— Directions —
Rewrite everything from the line containing "ctrl+c key pair" down to the line containing "wget -c example.com/big.file.iso", with "example.com" replaced by "mirror.example.org" and nothing else changed. Return only those lines.

— Study material —
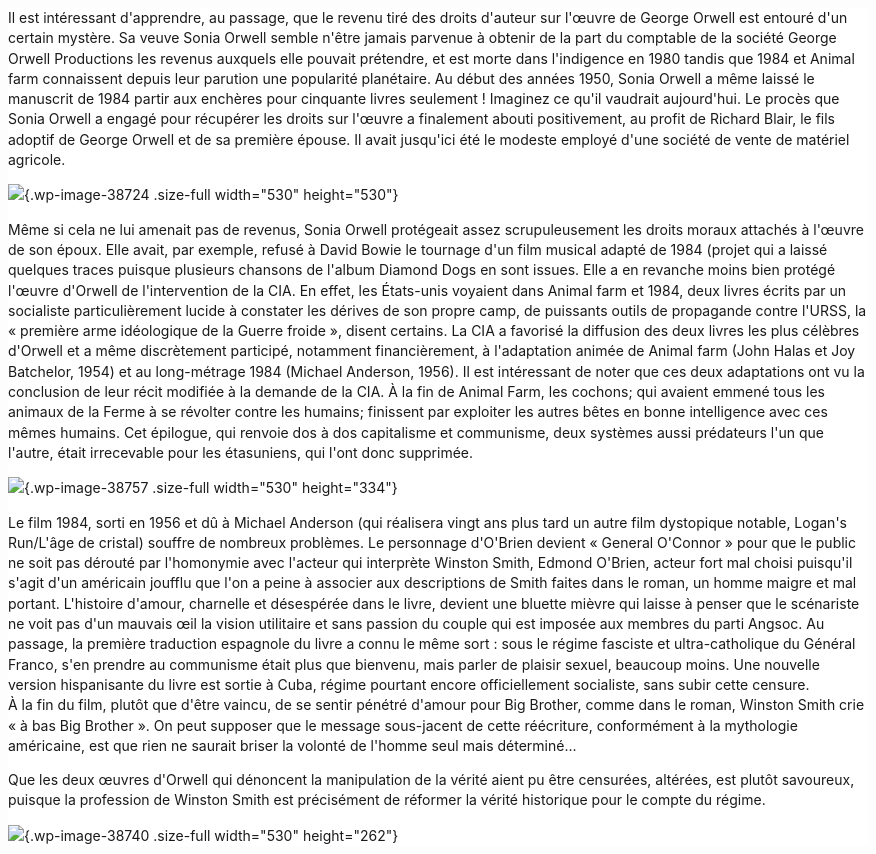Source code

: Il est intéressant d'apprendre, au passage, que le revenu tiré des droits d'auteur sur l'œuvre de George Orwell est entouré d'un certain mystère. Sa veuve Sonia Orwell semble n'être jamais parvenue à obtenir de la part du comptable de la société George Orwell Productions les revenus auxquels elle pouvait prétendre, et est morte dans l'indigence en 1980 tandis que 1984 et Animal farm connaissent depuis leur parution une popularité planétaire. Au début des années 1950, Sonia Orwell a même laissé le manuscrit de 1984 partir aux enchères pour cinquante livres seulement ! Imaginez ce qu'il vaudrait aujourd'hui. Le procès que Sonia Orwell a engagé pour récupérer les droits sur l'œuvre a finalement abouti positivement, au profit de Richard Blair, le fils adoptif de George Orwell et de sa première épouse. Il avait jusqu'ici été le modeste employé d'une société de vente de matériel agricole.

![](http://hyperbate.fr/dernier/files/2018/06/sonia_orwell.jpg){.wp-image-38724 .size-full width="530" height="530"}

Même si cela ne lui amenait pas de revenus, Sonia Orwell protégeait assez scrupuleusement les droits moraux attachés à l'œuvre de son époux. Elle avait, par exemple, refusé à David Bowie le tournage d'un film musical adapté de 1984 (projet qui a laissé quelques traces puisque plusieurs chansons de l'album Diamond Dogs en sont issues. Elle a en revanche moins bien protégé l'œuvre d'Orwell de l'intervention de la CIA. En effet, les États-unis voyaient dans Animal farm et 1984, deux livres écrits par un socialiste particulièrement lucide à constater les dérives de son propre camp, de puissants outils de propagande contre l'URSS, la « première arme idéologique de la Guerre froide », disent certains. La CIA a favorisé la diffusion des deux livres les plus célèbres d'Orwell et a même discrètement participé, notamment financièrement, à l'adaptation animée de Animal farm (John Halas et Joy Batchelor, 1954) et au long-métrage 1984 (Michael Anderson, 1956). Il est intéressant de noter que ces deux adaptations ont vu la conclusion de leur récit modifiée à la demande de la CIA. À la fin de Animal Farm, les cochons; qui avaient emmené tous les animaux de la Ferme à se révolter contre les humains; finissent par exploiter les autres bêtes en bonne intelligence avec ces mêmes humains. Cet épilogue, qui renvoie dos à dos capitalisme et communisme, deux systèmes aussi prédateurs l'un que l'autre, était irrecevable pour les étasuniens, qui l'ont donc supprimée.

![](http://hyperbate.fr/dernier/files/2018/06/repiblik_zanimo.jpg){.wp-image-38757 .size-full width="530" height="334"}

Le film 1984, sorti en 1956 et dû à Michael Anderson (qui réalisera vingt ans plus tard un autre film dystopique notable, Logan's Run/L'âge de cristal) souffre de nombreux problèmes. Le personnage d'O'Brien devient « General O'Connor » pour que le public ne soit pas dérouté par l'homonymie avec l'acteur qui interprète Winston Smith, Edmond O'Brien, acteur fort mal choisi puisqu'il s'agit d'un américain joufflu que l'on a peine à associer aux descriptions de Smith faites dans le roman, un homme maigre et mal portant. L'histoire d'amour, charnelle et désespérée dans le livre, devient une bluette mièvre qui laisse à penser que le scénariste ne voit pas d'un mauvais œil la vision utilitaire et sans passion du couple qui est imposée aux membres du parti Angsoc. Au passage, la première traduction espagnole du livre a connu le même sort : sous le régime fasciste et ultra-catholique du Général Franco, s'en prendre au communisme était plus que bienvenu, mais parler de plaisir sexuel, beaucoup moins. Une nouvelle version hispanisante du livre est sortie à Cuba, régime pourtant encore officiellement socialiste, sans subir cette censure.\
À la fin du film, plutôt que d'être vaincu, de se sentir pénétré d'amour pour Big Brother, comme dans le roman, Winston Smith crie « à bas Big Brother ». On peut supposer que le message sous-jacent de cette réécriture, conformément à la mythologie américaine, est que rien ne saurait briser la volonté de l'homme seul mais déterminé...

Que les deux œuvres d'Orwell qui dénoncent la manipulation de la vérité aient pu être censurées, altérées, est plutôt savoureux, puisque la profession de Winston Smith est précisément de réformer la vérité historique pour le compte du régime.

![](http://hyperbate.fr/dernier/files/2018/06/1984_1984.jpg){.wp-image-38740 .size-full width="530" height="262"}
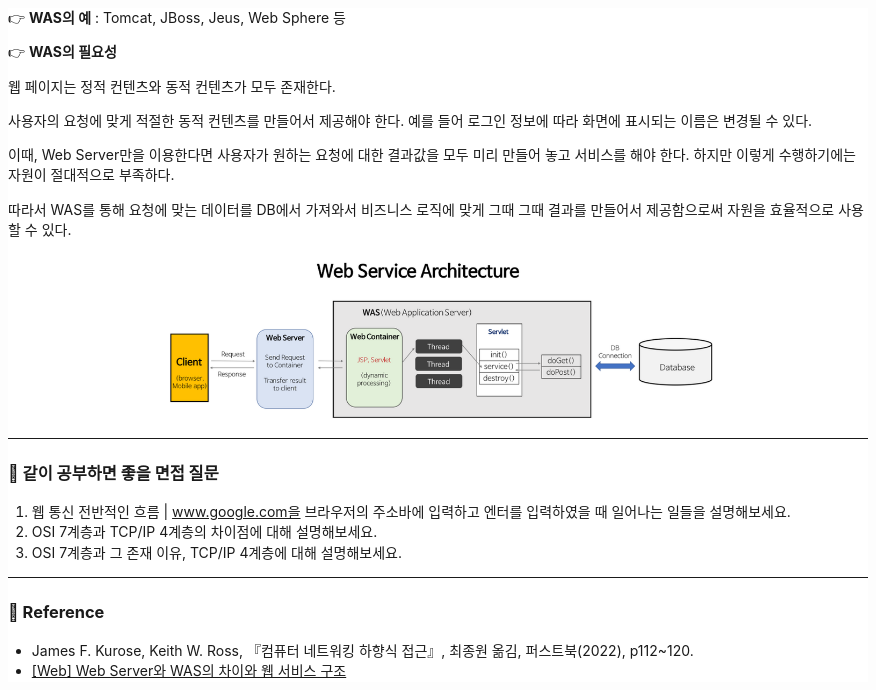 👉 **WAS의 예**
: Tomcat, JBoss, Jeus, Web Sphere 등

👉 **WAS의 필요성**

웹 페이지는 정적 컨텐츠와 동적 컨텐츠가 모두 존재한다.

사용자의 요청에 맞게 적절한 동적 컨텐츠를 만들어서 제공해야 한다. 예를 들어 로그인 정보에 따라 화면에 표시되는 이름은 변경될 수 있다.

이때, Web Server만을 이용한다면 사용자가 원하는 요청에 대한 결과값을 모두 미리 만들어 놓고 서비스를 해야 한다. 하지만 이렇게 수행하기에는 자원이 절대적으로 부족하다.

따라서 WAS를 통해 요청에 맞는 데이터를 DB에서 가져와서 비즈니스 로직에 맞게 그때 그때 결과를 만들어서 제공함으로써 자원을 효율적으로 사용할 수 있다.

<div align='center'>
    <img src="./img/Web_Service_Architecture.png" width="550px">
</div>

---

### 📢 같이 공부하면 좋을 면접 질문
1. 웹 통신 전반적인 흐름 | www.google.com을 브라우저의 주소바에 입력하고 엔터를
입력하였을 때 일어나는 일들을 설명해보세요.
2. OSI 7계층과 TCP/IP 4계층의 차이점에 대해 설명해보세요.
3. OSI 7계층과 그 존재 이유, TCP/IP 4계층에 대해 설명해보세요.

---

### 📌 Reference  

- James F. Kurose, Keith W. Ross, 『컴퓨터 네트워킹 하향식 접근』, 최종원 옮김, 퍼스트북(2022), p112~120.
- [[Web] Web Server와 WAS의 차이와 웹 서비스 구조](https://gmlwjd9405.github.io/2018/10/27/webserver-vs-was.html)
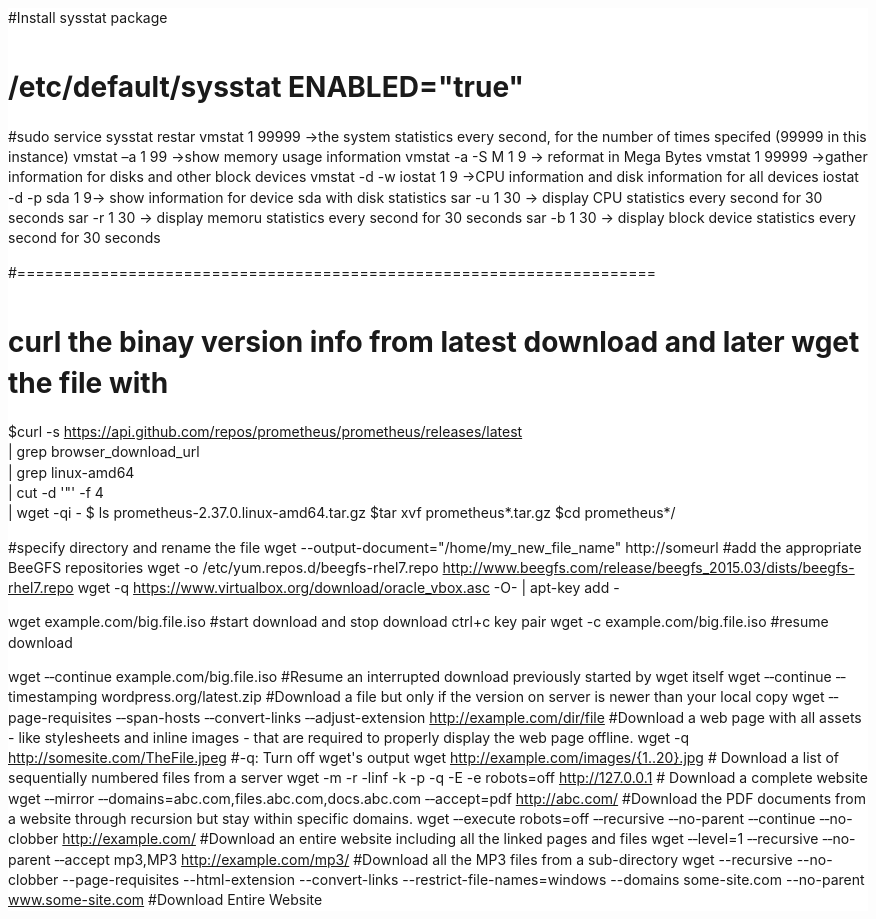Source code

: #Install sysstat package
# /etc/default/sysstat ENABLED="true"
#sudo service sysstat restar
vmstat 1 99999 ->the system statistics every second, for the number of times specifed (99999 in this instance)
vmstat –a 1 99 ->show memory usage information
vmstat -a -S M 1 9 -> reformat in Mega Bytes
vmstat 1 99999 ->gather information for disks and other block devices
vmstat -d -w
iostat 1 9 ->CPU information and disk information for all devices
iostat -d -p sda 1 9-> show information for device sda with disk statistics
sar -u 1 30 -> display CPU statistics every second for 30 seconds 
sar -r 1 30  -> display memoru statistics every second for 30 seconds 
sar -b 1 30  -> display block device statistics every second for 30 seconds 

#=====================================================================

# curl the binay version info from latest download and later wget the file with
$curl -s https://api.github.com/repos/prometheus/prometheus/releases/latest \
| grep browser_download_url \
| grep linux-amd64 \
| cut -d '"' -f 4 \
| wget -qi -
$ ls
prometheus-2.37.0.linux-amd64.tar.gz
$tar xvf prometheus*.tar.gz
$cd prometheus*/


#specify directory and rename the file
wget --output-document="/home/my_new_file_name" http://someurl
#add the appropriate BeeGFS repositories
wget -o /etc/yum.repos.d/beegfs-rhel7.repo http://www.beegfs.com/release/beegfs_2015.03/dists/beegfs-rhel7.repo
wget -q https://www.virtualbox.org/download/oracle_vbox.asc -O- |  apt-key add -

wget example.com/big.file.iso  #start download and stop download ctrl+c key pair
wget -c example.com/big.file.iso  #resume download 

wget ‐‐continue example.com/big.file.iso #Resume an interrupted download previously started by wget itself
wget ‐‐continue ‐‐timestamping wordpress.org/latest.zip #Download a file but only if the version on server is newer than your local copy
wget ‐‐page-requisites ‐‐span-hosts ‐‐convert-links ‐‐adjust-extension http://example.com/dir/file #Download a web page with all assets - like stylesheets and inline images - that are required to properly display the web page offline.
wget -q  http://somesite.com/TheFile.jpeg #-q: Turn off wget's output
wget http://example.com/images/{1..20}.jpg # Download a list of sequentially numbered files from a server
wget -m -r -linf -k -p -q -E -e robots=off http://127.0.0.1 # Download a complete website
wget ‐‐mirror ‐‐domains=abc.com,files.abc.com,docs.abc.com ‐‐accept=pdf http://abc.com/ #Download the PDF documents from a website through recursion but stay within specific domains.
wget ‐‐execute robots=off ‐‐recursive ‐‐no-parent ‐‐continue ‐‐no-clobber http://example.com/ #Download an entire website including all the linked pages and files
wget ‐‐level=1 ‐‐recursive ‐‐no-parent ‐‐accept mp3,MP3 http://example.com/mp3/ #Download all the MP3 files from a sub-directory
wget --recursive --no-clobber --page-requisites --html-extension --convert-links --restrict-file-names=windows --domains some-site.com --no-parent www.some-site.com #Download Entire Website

— Reply to the exercise —
wget mirror.example.org/big.file.iso  #start download and stop download ctrl+c key pair
wget -c mirror.example.org/big.file.iso  #resume download 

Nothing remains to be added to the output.